Combining this with (2), we have for \(x \in(p, b)\)

\[\begin{aligned}\left|\frac{f(x)}{g(x)}-r\right| &=\frac{1}{|F(x)|}\left|\frac{f(x)}{g(x)} F(x)-r F(x)\right| \\ &<2\left|\frac{f(x)}{g(x)} \cdot F(x)-r+r-r F(x)\right| \\ &<2 \varepsilon(1+|r|). \end{aligned}\]

Thus, given \(\varepsilon>0,\) we found \(b>p\) such that

\[\left|\frac{f(x)}{g(x)}-r\right|<2 \varepsilon(1+|r|), \quad x \in(p, b).\]

As \(\varepsilon\) is arbitrary, we have \(\lim _{x \rightarrow p^{+}} \frac{f(x)}{g(x)}=r,\) as claimed.

The case \(\lim _{x \rightarrow p^{+}} f(x)=\lim _{x \rightarrow p^{+}} g(x)=0\) is simpler. As before, we obtain

\[\left|\frac{f(x)-f(a)}{g(x)-g(a)}-r\right|<\varepsilon.\]

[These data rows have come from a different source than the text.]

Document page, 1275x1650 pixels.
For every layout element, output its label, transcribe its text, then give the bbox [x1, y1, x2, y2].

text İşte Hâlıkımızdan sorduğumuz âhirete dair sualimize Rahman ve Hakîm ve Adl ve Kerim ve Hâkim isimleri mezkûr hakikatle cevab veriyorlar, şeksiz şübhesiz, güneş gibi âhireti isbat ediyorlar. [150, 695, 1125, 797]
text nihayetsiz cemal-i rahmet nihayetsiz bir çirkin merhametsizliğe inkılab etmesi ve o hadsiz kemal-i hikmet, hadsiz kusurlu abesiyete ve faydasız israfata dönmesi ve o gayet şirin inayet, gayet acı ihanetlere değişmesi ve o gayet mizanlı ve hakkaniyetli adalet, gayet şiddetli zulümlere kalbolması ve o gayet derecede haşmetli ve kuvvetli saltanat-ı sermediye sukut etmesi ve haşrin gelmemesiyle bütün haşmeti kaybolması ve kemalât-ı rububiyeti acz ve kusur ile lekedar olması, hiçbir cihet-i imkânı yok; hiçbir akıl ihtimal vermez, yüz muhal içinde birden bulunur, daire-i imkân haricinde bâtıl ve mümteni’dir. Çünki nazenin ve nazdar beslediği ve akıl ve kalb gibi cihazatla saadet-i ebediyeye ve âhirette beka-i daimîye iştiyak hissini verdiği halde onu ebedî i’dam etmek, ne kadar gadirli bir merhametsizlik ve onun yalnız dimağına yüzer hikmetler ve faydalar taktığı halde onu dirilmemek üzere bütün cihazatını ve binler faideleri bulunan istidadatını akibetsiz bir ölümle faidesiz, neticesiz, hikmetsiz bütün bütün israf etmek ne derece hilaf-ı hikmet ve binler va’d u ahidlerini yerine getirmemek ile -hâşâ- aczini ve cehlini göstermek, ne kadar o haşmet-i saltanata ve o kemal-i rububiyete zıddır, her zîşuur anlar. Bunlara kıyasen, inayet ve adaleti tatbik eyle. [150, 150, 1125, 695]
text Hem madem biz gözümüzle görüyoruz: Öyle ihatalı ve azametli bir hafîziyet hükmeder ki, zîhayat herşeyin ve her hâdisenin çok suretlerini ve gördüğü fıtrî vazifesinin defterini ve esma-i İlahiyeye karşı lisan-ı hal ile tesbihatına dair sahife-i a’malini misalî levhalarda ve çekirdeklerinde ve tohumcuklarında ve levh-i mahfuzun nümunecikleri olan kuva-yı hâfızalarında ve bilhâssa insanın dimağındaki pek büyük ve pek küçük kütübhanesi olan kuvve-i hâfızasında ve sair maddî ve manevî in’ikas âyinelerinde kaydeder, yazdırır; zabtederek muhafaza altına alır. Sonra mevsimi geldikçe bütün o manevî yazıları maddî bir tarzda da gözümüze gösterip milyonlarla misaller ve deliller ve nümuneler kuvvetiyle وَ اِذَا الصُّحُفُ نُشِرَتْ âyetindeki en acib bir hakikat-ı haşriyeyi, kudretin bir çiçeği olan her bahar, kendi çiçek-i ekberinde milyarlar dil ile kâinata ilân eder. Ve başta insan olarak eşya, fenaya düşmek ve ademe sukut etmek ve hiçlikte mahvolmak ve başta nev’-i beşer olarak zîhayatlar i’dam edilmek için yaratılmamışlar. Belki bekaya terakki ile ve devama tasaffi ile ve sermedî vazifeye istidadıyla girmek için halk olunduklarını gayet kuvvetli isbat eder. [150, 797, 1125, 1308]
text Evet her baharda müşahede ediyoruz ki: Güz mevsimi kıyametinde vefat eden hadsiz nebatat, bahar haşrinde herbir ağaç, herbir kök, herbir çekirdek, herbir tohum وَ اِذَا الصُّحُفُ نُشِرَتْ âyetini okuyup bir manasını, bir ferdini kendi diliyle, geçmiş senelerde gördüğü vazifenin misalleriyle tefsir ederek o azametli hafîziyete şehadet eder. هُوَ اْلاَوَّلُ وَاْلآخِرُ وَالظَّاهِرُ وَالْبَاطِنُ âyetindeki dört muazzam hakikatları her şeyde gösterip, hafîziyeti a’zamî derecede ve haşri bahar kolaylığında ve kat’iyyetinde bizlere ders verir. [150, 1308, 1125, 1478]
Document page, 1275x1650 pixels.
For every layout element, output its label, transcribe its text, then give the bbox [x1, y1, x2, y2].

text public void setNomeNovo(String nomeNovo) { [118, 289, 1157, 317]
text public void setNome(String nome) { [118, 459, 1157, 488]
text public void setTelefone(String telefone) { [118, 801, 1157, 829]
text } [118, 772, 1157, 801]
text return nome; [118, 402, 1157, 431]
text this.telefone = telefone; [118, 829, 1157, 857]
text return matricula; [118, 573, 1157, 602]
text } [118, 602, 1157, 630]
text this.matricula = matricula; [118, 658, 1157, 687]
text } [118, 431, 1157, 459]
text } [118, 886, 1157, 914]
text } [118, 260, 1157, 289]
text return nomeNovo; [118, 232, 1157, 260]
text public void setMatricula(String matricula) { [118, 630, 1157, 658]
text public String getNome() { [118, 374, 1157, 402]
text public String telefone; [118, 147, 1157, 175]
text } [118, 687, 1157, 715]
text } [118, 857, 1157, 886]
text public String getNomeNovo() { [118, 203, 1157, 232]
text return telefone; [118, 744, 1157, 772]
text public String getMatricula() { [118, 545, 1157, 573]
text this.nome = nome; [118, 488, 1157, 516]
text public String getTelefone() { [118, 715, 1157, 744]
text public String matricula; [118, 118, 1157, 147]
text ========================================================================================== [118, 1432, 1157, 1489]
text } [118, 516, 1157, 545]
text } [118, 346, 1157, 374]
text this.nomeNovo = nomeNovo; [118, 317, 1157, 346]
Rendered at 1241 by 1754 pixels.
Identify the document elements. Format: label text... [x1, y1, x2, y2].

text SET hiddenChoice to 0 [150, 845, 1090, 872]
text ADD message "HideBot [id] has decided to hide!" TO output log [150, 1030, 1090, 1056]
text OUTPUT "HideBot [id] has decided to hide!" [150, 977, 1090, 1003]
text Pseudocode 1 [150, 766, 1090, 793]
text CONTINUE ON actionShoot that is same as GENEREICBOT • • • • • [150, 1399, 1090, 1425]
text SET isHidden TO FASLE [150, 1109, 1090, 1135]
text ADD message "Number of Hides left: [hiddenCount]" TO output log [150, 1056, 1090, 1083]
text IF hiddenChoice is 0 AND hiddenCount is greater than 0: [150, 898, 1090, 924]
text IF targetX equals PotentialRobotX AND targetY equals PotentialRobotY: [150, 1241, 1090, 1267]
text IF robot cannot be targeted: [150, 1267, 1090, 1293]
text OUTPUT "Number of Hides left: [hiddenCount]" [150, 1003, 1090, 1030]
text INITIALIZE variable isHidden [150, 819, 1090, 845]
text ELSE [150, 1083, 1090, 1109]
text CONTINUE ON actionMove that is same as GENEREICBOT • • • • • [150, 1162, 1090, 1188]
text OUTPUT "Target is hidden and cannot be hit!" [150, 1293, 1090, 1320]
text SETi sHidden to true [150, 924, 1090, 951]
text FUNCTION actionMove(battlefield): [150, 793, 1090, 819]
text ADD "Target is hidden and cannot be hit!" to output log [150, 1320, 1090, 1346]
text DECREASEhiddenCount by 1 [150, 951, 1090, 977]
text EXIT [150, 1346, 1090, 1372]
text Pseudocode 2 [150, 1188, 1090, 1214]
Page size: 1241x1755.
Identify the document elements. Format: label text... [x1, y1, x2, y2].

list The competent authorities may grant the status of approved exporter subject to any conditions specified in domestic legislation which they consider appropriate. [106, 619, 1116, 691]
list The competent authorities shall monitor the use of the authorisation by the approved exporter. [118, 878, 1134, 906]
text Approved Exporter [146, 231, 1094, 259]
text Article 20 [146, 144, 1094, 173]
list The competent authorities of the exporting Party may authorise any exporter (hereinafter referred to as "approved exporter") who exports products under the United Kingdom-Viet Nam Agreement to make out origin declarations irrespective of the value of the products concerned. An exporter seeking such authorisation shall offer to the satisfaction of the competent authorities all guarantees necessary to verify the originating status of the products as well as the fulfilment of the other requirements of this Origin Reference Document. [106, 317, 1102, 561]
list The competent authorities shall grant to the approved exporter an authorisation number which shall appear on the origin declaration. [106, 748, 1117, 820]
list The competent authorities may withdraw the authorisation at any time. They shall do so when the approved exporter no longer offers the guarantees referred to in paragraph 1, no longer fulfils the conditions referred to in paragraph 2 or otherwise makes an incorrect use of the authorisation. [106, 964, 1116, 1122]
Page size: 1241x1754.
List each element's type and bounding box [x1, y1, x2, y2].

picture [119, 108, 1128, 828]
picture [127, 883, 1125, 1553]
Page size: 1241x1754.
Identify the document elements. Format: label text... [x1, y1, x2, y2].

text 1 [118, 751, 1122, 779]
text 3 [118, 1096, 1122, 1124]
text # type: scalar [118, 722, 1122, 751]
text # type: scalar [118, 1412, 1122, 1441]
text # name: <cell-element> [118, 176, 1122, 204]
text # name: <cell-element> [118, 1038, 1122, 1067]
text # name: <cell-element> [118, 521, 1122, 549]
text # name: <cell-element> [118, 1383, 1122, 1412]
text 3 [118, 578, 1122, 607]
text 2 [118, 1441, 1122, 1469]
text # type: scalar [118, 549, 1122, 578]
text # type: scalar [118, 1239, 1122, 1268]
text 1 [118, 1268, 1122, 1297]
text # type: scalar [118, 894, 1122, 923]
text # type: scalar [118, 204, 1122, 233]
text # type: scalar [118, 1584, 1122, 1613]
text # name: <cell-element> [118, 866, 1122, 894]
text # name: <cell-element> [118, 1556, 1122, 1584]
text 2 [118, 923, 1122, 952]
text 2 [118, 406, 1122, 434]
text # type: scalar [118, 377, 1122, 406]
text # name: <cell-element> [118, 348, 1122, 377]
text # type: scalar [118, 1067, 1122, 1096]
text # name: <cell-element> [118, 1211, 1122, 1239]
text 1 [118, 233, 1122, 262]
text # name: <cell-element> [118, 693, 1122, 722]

Here we may as well replace \(" a^{\prime \prime}\) by any \(y \in(p, a).\) Keeping \(y\) fixed, let \(x \rightarrow p^{+}\). Then \(f(x) \rightarrow 0\) and \(g(x) \rightarrow 0,\) so we get

\[\left|\frac{f(y)}{g(y)}-r\right| \leq \varepsilon \text { for any } y \in(p, a).\]

As \(\varepsilon\) is arbitrary, this implies \(\lim _{y \rightarrow p^{+}} \frac{f(y)}{g(y)}=r.\) Thus the case \(x \rightarrow p^{+}\) is settled for a finite \(r.\)

The cases \(r=\pm \infty\) and \(x \rightarrow p^{-}\) are analogous, and we leave them to the reader. \(\quad \square\)